DIRECTIVE:
Quote the data below word for word, keeping every line as it appears.

Entries drawn from a collection
+ + + + + + +
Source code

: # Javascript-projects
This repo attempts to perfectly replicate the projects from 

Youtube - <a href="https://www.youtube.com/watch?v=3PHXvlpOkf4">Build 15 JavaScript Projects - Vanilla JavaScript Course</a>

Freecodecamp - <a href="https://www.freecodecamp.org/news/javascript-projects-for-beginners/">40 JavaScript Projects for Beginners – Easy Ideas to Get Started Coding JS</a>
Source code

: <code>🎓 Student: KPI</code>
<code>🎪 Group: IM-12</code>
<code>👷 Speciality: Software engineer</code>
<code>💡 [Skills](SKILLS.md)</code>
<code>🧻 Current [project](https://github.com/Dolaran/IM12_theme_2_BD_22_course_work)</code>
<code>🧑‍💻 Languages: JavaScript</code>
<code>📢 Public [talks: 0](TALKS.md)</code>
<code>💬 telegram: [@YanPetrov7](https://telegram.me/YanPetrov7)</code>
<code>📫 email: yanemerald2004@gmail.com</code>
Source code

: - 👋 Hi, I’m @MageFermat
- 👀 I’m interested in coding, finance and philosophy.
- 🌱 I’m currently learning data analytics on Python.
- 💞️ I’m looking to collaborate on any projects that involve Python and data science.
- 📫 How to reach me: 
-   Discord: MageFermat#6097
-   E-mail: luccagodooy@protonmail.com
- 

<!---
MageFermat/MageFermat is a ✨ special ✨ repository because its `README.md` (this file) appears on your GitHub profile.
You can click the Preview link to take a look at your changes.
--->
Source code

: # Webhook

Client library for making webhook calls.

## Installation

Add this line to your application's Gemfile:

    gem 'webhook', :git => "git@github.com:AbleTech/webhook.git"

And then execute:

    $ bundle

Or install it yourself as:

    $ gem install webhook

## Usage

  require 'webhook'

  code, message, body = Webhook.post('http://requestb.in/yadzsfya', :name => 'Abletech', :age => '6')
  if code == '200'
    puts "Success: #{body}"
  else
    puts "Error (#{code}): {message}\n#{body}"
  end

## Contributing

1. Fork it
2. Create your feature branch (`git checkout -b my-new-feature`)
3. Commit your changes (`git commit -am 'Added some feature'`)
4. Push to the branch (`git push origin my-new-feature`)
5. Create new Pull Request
+ + + + + + +
RESULT:
Source code

: # Javascript-projects
This repo attempts to perfectly replicate the projects from 

Youtube - <a href="https://www.youtube.com/watch?v=3PHXvlpOkf4">Build 15 JavaScript Projects - Vanilla JavaScript Course</a>

Freecodecamp - <a href="https://www.freecodecamp.org/news/javascript-projects-for-beginners/">40 JavaScript Projects for Beginners – Easy Ideas to Get Started Coding JS</a>
Source code

: <code>🎓 Student: KPI</code>
<code>🎪 Group: IM-12</code>
<code>👷 Speciality: Software engineer</code>
<code>💡 [Skills](SKILLS.md)</code>
<code>🧻 Current [project](https://github.com/Dolaran/IM12_theme_2_BD_22_course_work)</code>
<code>🧑‍💻 Languages: JavaScript</code>
<code>📢 Public [talks: 0](TALKS.md)</code>
<code>💬 telegram: [@YanPetrov7](https://telegram.me/YanPetrov7)</code>
<code>📫 email: yanemerald2004@gmail.com</code>
Source code

: - 👋 Hi, I’m @MageFermat
- 👀 I’m interested in coding, finance and philosophy.
- 🌱 I’m currently learning data analytics on Python.
- 💞️ I’m looking to collaborate on any projects that involve Python and data science.
- 📫 How to reach me: 
-   Discord: MageFermat#6097
-   E-mail: luccagodooy@protonmail.com
- 

<!---
MageFermat/MageFermat is a ✨ special ✨ repository because its `README.md` (this file) appears on your GitHub profile.
You can click the Preview link to take a look at your changes.
--->
Source code

: # Webhook

Client library for making webhook calls.

## Installation

Add this line to your application's Gemfile:

    gem 'webhook', :git => "git@github.com:AbleTech/webhook.git"

And then execute:

    $ bundle

Or install it yourself as:

    $ gem install webhook

## Usage

  require 'webhook'

  code, message, body = Webhook.post('http://requestb.in/yadzsfya', :name => 'Abletech', :age => '6')
  if code == '200'
    puts "Success: #{body}"
  else
    puts "Error (#{code}): {message}\n#{body}"
  end

## Contributing

1. Fork it
2. Create your feature branch (`git checkout -b my-new-feature`)
3. Commit your changes (`git commit -am 'Added some feature'`)
4. Push to the branch (`git push origin my-new-feature`)
5. Create new Pull Request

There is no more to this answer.